作業内容 – 以下のデータを、全行にわたり一切手を加えずにそのまま出力してください。

コレクションの記録

============================================================

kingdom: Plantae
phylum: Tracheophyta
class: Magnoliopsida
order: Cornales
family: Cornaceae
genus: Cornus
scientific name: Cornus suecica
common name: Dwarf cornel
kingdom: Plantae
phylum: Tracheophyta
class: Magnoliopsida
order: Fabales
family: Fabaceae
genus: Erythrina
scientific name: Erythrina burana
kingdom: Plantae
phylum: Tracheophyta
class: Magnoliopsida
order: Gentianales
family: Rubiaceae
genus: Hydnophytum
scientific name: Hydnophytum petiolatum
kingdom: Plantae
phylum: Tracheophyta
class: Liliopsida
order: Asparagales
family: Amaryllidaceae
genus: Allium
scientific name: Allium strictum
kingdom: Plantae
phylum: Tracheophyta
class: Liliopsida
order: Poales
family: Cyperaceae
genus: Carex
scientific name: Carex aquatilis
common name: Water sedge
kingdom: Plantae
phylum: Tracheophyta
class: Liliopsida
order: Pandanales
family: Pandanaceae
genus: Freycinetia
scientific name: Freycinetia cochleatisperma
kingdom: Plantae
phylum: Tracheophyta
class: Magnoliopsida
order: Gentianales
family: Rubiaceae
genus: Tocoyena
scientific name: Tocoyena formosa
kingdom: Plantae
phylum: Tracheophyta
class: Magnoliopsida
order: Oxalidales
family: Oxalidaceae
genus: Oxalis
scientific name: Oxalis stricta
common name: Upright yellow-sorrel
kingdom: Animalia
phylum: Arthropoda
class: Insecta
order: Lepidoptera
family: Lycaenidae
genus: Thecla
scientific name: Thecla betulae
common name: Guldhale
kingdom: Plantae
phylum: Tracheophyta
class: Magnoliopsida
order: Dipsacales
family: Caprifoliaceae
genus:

============================================================

作業結果 –
kingdom: Plantae
phylum: Tracheophyta
class: Magnoliopsida
order: Cornales
family: Cornaceae
genus: Cornus
scientific name: Cornus suecica
common name: Dwarf cornel
kingdom: Plantae
phylum: Tracheophyta
class: Magnoliopsida
order: Fabales
family: Fabaceae
genus: Erythrina
scientific name: Erythrina burana
kingdom: Plantae
phylum: Tracheophyta
class: Magnoliopsida
order: Gentianales
family: Rubiaceae
genus: Hydnophytum
scientific name: Hydnophytum petiolatum
kingdom: Plantae
phylum: Tracheophyta
class: Liliopsida
order: Asparagales
family: Amaryllidaceae
genus: Allium
scientific name: Allium strictum
kingdom: Plantae
phylum: Tracheophyta
class: Liliopsida
order: Poales
family: Cyperaceae
genus: Carex
scientific name: Carex aquatilis
common name: Water sedge
kingdom: Plantae
phylum: Tracheophyta
class: Liliopsida
order: Pandanales
family: Pandanaceae
genus: Freycinetia
scientific name: Freycinetia cochleatisperma
kingdom: Plantae
phylum: Tracheophyta
class: Magnoliopsida
order: Gentianales
family: Rubiaceae
genus: Tocoyena
scientific name: Tocoyena formosa
kingdom: Plantae
phylum: Tracheophyta
class: Magnoliopsida
order: Oxalidales
family: Oxalidaceae
genus: Oxalis
scientific name: Oxalis stricta
common name: Upright yellow-sorrel
kingdom: Animalia
phylum: Arthropoda
class: Insecta
order: Lepidoptera
family: Lycaenidae
genus: Thecla
scientific name: Thecla betulae
common name: Guldhale
kingdom: Plantae
phylum: Tracheophyta
class: Magnoliopsida
order: Dipsacales
family: Caprifoliaceae
genus:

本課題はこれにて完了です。